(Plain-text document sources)
==============================

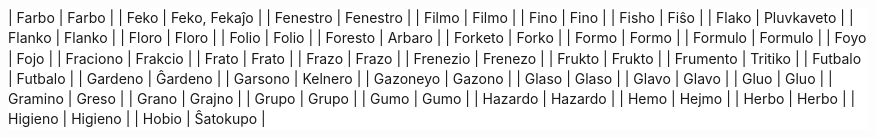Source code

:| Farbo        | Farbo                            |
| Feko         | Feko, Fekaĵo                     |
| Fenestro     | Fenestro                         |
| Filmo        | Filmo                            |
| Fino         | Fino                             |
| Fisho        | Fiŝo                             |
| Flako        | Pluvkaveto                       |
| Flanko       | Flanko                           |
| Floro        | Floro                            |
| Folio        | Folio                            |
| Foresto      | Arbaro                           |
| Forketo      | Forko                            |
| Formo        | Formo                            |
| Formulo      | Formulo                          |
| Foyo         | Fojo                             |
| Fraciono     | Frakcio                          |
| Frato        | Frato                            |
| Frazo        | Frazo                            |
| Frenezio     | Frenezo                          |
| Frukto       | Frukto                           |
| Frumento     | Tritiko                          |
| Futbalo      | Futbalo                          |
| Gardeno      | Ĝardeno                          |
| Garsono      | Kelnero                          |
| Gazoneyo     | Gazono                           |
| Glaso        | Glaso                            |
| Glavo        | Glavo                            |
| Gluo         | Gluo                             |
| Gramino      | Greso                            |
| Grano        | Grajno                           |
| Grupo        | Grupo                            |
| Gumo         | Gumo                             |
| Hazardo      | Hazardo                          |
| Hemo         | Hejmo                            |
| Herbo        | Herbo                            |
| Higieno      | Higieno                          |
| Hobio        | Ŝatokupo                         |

==============================

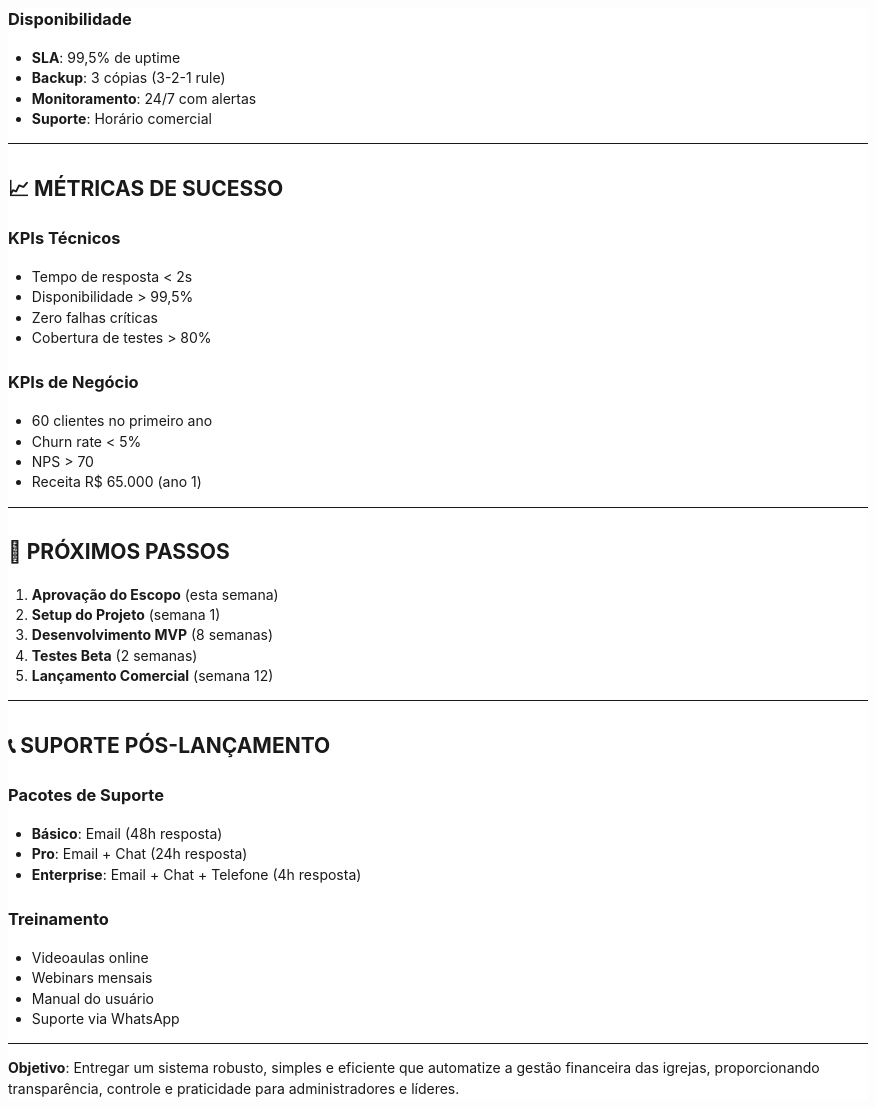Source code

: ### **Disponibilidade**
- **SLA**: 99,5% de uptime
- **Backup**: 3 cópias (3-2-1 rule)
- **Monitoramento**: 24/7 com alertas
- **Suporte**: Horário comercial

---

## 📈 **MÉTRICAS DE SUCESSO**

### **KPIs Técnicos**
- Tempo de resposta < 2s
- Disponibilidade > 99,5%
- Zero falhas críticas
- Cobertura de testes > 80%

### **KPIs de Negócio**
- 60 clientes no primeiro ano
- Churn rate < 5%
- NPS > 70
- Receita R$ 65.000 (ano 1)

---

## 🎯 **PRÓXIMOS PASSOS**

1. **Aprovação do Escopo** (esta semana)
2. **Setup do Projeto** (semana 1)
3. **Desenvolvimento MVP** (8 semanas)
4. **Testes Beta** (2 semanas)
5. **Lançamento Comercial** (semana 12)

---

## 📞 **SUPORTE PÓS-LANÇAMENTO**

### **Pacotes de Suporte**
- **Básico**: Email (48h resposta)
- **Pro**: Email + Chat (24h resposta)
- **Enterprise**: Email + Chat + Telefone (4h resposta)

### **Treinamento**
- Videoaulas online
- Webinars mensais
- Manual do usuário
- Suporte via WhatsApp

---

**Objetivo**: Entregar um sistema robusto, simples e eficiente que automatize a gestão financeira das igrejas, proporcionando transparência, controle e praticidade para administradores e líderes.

==============================

[Task brief] Begin at the line that has "- Receita R$ 65.000 (ano 1)" in the entries above; stop after the line that has "administradores e líderes.". Transcribe exactly those lines and no others.

[Output for this task]
- Receita R$ 65.000 (ano 1)

---

## 🎯 **PRÓXIMOS PASSOS**

1. **Aprovação do Escopo** (esta semana)
2. **Setup do Projeto** (semana 1)
3. **Desenvolvimento MVP** (8 semanas)
4. **Testes Beta** (2 semanas)
5. **Lançamento Comercial** (semana 12)

---

## 📞 **SUPORTE PÓS-LANÇAMENTO**

### **Pacotes de Suporte**
- **Básico**: Email (48h resposta)
- **Pro**: Email + Chat (24h resposta)
- **Enterprise**: Email + Chat + Telefone (4h resposta)

### **Treinamento**
- Videoaulas online
- Webinars mensais
- Manual do usuário
- Suporte via WhatsApp

---

**Objetivo**: Entregar um sistema robusto, simples e eficiente que automatize a gestão financeira das igrejas, proporcionando transparência, controle e praticidade para administradores e líderes.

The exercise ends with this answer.